Task brief
Starting from the first line below, count the lines carrying the string "фронтенда" and answer with the count by itself.

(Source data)

◆ ◆ ◆

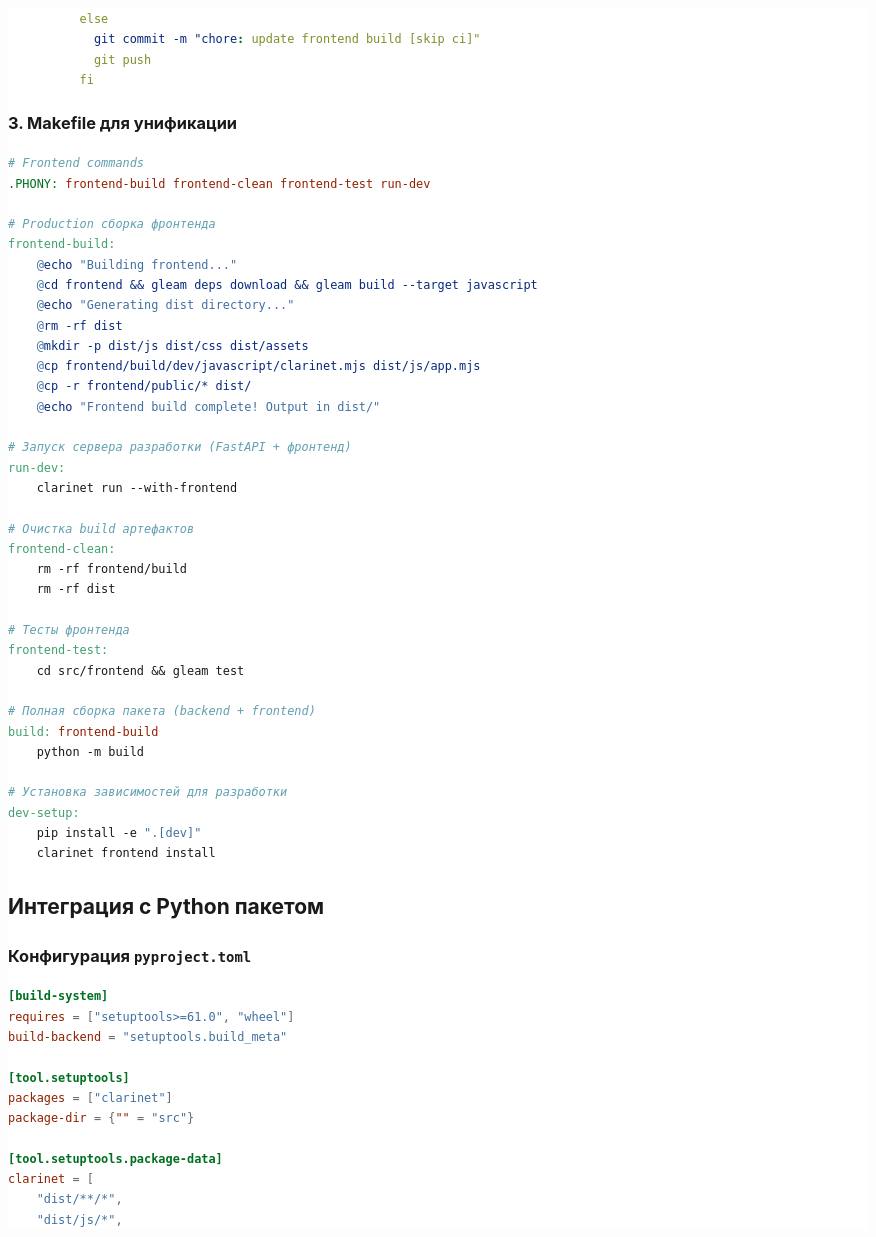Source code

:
 ```yaml
          else
            git commit -m "chore: update frontend build [skip ci]"
            git push
          fi
```

### 3. Makefile для унификации

```makefile
# Frontend commands
.PHONY: frontend-build frontend-clean frontend-test run-dev

# Production сборка фронтенда
frontend-build:
	@echo "Building frontend..."
	@cd frontend && gleam deps download && gleam build --target javascript
	@echo "Generating dist directory..."
	@rm -rf dist
	@mkdir -p dist/js dist/css dist/assets
	@cp frontend/build/dev/javascript/clarinet.mjs dist/js/app.mjs
	@cp -r frontend/public/* dist/
	@echo "Frontend build complete! Output in dist/"

# Запуск сервера разработки (FastAPI + фронтенд)
run-dev:
	clarinet run --with-frontend

# Очистка build артефактов
frontend-clean:
	rm -rf frontend/build
	rm -rf dist

# Тесты фронтенда
frontend-test:
	cd src/frontend && gleam test

# Полная сборка пакета (backend + frontend)
build: frontend-build
	python -m build

# Установка зависимостей для разработки
dev-setup:
	pip install -e ".[dev]"
	clarinet frontend install
```

## Интеграция с Python пакетом

### Конфигурация `pyproject.toml`

```toml
[build-system]
requires = ["setuptools>=61.0", "wheel"]
build-backend = "setuptools.build_meta"

[tool.setuptools]
packages = ["clarinet"]
package-dir = {"" = "src"}

[tool.setuptools.package-data]
clarinet = [
    "dist/**/*",
    "dist/js/*",
```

◆ ◆ ◆

Solution to the exercise
2